How to create AI ready data for object detection

Anthony Chaudhary

Published in

Diffgram

6 min readSep 25, 2018

First we need two kinds of data:

raw data, ie images, pdfs, video
encoded meaning, ie boxes, polygons, tags

Defining good data

Quantity

For prototype systems at least 100 images per label. For production systems at least 500–1000+ images per label.

Variety

Images should have a good variety while still being in the same general scope. For example here’s some good variety for dogs.

The background is different,
the dog is different,
the angle is slightly different.

What’s consistent is:

the dog is a similar distance from the camera
these are all real images. ie not mixing computer generated or artistic impressions.

Avoid

Similar images, for example if all our training data is with dogs playing on green grass, it is unlikely to work as well on pavement or water.
Images of the same subject. For example rotating a camera around the same dog may provide lots of different images, but the data will be much too similar to be useful in a production system.

If the image is too similar it doesn’t count for quantity, ie 30 images of essentially the same thing is equal to 1 image on the above quantity scale.

Aim for as much variety as possible, while keeping relevant to the use

Relevancy

Is my data relevant to my planned use?

For example, if we wanted to create a dog detector to use in a park, training data like the image to the left would be much more relevant, than an image like the right where the dog fills the full frame.

If we instead wanted to create a detector for say social media photos, where it is quite possible for the dog to fill the whole frame, the images to the right may be better.

There’s a technical reason for this. When we train a network it samples from the examples provided. That’s what it learns from. So while we may intuitively know that both of these pictures have a dog, the network’s knowledge is limited to the information provided. So to the network these are very different images!

Balance

There should have a similar number of examples for each class.

For example:

250 dogs, 250 cats
250 Golden Retrievers, 250 Border Collies, 250 poodles

Avoid

10 cats and 250 dogs

Images should also be balanced in terms of perspective for example:

all images, the dog fills a somewhat equal amount of the frame
250 images where the dog fills most of the frame and 250 images where it fills 10% of the frame.

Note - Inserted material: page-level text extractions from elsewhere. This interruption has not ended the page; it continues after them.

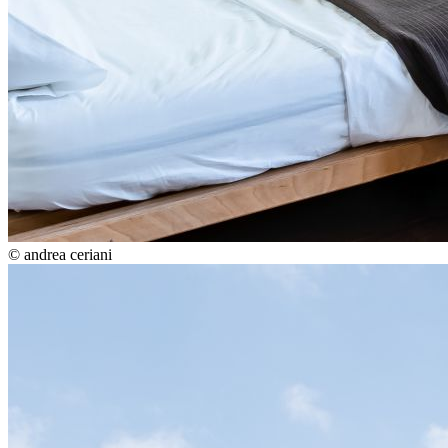
© andrea ceriani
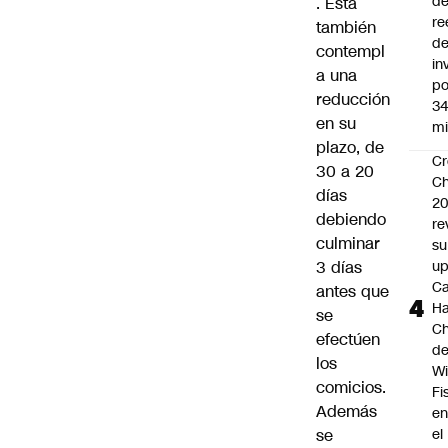
d
. Ésta
re
también
d
contempl
in
a una
po
reducción
34
en su
mi
plazo, de
Cr
30 a 20
Ch
días
2
debiendo
re
culminar
su
3 días
up
Ca
antes que
Ha
se
Ch
efectúen
d
los
Wi
comicios.
Fi
Además
e
se
el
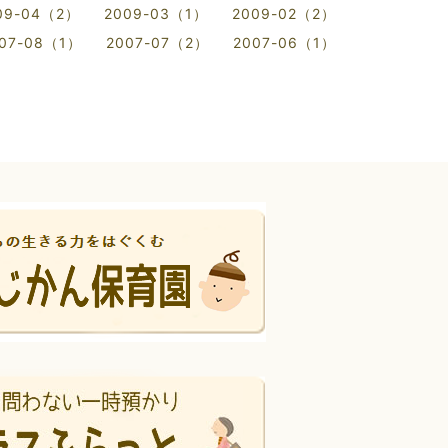
09-04（2）
2009-03（1）
2009-02（2）
07-08（1）
2007-07（2）
2007-06（1）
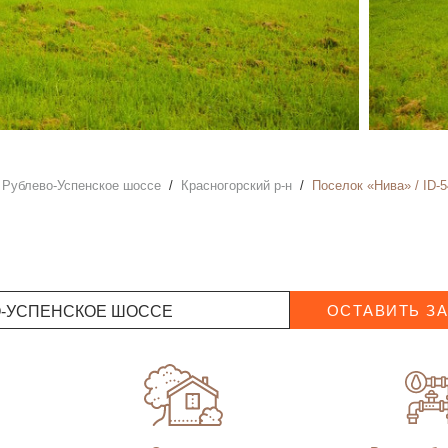
Рублево-Успенское шоссе
Красногорский р-н
Поселок «Нива» / ID-
О-УСПЕНСКОЕ ШОССЕ
ОСТАВИТЬ З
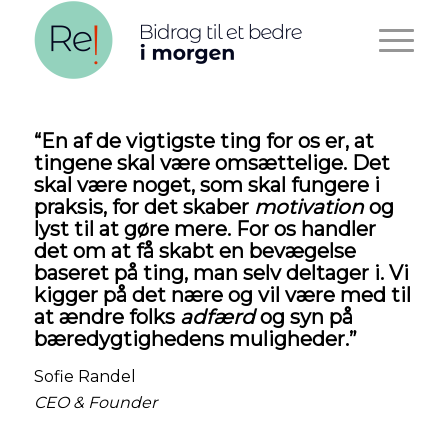
“En af de vigtigste ting for os er, at
tingene skal være omsættelige. Det
skal være noget, som skal fungere i
praksis, for det skaber
motivation
og
lyst til at gøre mere. For os handler
det om at få skabt en bevægelse
baseret på ting, man selv deltager i. Vi
kigger på det nære og vil være med til
at ændre folks
adfærd
og syn på
bæredygtighedens muligheder.”
Sofie Randel
CEO & Founder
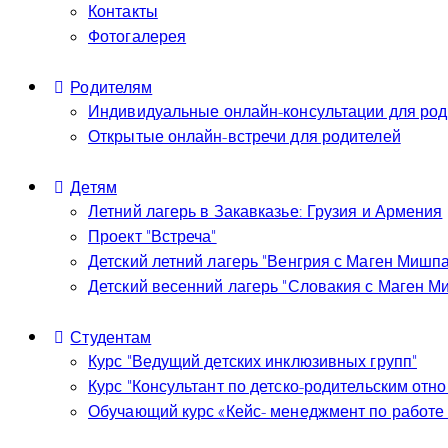
Контакты
Фотогалерея
Родителям
Индивидуальные онлайн-консультации для род
Открытые онлайн-встречи для родителей
Детям
Летний лагерь в Закавказье: Грузия и Армения
Проект “Встреча”
Детский летний лагерь “Венгрия с Маген Мишп
Детский весенний лагерь “Словакия с Маген М
Студентам
Курс “Ведущий детских инклюзивных групп”
Курс “Консультант по детско-родительским отн
Обучающий курс «Кейс- менеджмент по работе 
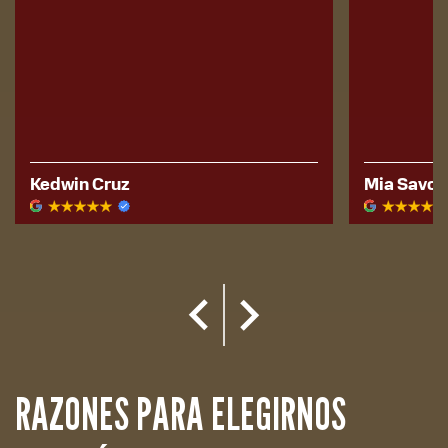
Mia Savona
Steph Le
RAZONES PARA ELEGIRNOS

If the dog looks substantial different in the image we must treat it almost as a separate class, resetting the quantity requirement.

A good rule of thumb is:

If you can reasonably see it with the human eye, the algorithm can learn to detect it.

And of course if you can’t easily see it yourself, the algorithm probably will have trouble too!

Multiple networks

One option when the availability of data differs is to create two networks.

Let’s say we are building something to detect both gardening objects, like Trowel, Watering nozzle, Sheers, etc. And if a person is holding the object.

Imagine we photograph people holding each object, one at a time. If there were say 10 garden objects we wanted to detect, we would have a 10:1 ratio of hands to garden objects (Assuming the persons’ other hand was always hidden).

Instead, you could train:

A network to detect hands.
A network to detect garden objects.

Limit scope

If the network is only used during the day time, you don’t need night time data.
Fixed camera placement? Make sure training data comes from that camera’s position.

What happens if I don’t have enough data?

One way to think of it is teaching someone something. If we give no examples it would be hard for them to learn. However the more examples we give them the easier it is.

Getting started with Diffgram

Diffgram empowers you to access and create computer vision intelligences, including the critical step of creating training data.

Finding an existing project

Diffgram has a growing library of existing projects. In this example we are going to find a project related to apples, and add pears to the data.

Clicking on the project brings us to the project homepage

Forking existing data

Clicking fork creates my own copy of the project

A fork is a copy of a project. Forking allows you to freely make changes without effecting the original project. Common uses:

Proposing a change to an existing project
Starting point for your own idea.

Importing new data

Click upload. Then drag and drop your data.

Creating a label

In order to map the meaning onto your data you need to create a label. A label represents the meaning behind what is in the data.

For example we may be used to common labels such as: “cat”, “dog”, “airplane”. However labels can also have more complex meaning, for example even arbitrary concepts like “unfolded laundry” or “folded laundry”

Your first annotation

Now that we have a pear label let’s start drawing! Pears are a good candidate for a “box” .

Here’s some pears!

For more details on getting started see the help center articles here.

Getting team mates to help

It would take quite a while without teammates! Let’s invite some people!

Diffgram tracks versions, so you can see who is doing the most work.

Since John forked this project I can see the original work done by himself, and Anthony’s original version.

This can even be used to resolve conflicts, for example John could submit his pear additions back to Anthony’s project. Diffgram tracks changes over time in a similar fashion to git. It also make easier to create multiple copies of your projects to test different ideas and concepts.